◆ Your goal: Present the text of every item below as a Markdown table with the columns "No." and "Text", giving each line its own numbered row and omitting blank lines.

◆ The data:

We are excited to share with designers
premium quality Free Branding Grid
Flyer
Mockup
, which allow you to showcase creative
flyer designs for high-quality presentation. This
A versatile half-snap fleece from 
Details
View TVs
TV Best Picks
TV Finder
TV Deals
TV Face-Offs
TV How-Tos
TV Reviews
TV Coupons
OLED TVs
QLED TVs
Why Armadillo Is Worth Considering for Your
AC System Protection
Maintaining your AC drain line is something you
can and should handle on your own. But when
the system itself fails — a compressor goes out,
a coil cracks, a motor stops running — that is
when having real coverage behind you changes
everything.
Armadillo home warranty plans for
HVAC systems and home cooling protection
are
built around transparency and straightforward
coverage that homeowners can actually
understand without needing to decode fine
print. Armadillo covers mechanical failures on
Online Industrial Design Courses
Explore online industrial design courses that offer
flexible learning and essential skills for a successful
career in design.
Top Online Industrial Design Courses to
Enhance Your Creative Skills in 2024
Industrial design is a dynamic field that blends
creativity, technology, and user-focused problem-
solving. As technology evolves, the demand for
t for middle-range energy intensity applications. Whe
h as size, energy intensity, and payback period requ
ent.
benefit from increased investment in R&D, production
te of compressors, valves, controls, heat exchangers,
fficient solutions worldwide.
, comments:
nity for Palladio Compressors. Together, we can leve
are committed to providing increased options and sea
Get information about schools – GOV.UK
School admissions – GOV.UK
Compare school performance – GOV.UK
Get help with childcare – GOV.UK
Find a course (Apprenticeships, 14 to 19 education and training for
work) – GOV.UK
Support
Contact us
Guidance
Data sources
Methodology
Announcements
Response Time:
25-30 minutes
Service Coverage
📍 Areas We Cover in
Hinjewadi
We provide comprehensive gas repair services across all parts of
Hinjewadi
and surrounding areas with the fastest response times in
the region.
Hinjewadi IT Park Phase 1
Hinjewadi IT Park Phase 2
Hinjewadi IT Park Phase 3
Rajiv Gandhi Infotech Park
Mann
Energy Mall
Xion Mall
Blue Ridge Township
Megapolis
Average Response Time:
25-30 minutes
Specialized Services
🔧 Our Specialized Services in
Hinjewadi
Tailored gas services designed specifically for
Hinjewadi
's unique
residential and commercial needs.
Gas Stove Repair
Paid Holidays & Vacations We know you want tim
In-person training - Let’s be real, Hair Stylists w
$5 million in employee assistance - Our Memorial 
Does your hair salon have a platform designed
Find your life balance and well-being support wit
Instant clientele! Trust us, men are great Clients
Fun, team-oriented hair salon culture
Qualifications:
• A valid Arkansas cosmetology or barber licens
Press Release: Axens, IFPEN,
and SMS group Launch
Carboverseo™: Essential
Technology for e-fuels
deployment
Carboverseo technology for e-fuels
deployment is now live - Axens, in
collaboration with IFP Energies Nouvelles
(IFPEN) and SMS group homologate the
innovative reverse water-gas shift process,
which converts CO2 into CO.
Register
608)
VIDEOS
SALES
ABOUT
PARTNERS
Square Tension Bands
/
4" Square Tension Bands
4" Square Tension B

◆ Answer below:
| No. | Text |
|---|---|
| 1 | We are excited to share with designers |
| 2 | premium quality Free Branding Grid |
| 3 | Flyer |
| 4 | Mockup |
| 5 | , which allow you to showcase creative |
| 6 | flyer designs for high-quality presentation. This |
| 7 | A versatile half-snap fleece from  |
| 8 | Details |
| 9 | View TVs |
| 10 | TV Best Picks |
| 11 | TV Finder |
| 12 | TV Deals |
| 13 | TV Face-Offs |
| 14 | TV How-Tos |
| 15 | TV Reviews |
| 16 | TV Coupons |
| 17 | OLED TVs |
| 18 | QLED TVs |
| 19 | Why Armadillo Is Worth Considering for Your |
| 20 | AC System Protection |
| 21 | Maintaining your AC drain line is something you |
| 22 | can and should handle on your own. But when |
| 23 | the system itself fails — a compressor goes out, |
| 24 | a coil cracks, a motor stops running — that is |
| 25 | when having real coverage behind you changes |
| 26 | everything. |
| 27 | Armadillo home warranty plans for |
| 28 | HVAC systems and home cooling protection |
| 29 | are |
| 30 | built around transparency and straightforward |
| 31 | coverage that homeowners can actually |
| 32 | understand without needing to decode fine |
| 33 | print. Armadillo covers mechanical failures on |
| 34 | Online Industrial Design Courses |
| 35 | Explore online industrial design courses that offer |
| 36 | flexible learning and essential skills for a successful |
| 37 | career in design. |
| 38 | Top Online Industrial Design Courses to |
| 39 | Enhance Your Creative Skills in 2024 |
| 40 | Industrial design is a dynamic field that blends |
| 41 | creativity, technology, and user-focused problem- |
| 42 | solving. As technology evolves, the demand for |
| 43 | t for middle-range energy intensity applications. Whe |
| 44 | h as size, energy intensity, and payback period requ |
| 45 | ent. |
| 46 | benefit from increased investment in R&D, production |
| 47 | te of compressors, valves, controls, heat exchangers, |
| 48 | fficient solutions worldwide. |
| 49 | , comments: |
| 50 | nity for Palladio Compressors. Together, we can leve |
| 51 | are committed to providing increased options and sea |
| 52 | Get information about schools – GOV.UK |
| 53 | School admissions – GOV.UK |
| 54 | Compare school performance – GOV.UK |
| 55 | Get help with childcare – GOV.UK |
| 56 | Find a course (Apprenticeships, 14 to 19 education and training for |
| 57 | work) – GOV.UK |
| 58 | Support |
| 59 | Contact us |
| 60 | Guidance |
| 61 | Data sources |
| 62 | Methodology |
| 63 | Announcements |
| 64 | Response Time: |
| 65 | 25-30 minutes |
| 66 | Service Coverage |
| 67 | 📍 Areas We Cover in |
| 68 | Hinjewadi |
| 69 | We provide comprehensive gas repair services across all parts of |
| 70 | Hinjewadi |
| 71 | and surrounding areas with the fastest response times in |
| 72 | the region. |
| 73 | Hinjewadi IT Park Phase 1 |
| 74 | Hinjewadi IT Park Phase 2 |
| 75 | Hinjewadi IT Park Phase 3 |
| 76 | Rajiv Gandhi Infotech Park |
| 77 | Mann |
| 78 | Energy Mall |
| 79 | Xion Mall |
| 80 | Blue Ridge Township |
| 81 | Megapolis |
| 82 | Average Response Time: |
| 83 | 25-30 minutes |
| 84 | Specialized Services |
| 85 | 🔧 Our Specialized Services in |
| 86 | Hinjewadi |
| 87 | Tailored gas services designed specifically for |
| 88 | Hinjewadi |
| 89 | 's unique |
| 90 | residential and commercial needs. |
| 91 | Gas Stove Repair |
| 92 | Paid Holidays & Vacations We know you want tim |
| 93 | In-person training - Let’s be real, Hair Stylists w |
| 94 | $5 million in employee assistance - Our Memorial  |
| 95 | Does your hair salon have a platform designed |
| 96 | Find your life balance and well-being support wit |
| 97 | Instant clientele! Trust us, men are great Clients |
| 98 | Fun, team-oriented hair salon culture |
| 99 | Qualifications: |
| 100 | • A valid Arkansas cosmetology or barber licens |
| 101 | Press Release: Axens, IFPEN, |
| 102 | and SMS group Launch |
| 103 | Carboverseo™: Essential |
| 104 | Technology for e-fuels |
| 105 | deployment |
| 106 | Carboverseo technology for e-fuels |
| 107 | deployment is now live - Axens, in |
| 108 | collaboration with IFP Energies Nouvelles |
| 109 | (IFPEN) and SMS group homologate the |
| 110 | innovative reverse water-gas shift process, |
| 111 | which converts CO2 into CO. |
| 112 | Register |
| 113 | 608) |
| 114 | VIDEOS |
| 115 | SALES |
| 116 | ABOUT |
| 117 | PARTNERS |
| 118 | Square Tension Bands |
| 119 | / |
| 120 | 4" Square Tension Bands |
| 121 | 4" Square Tension B |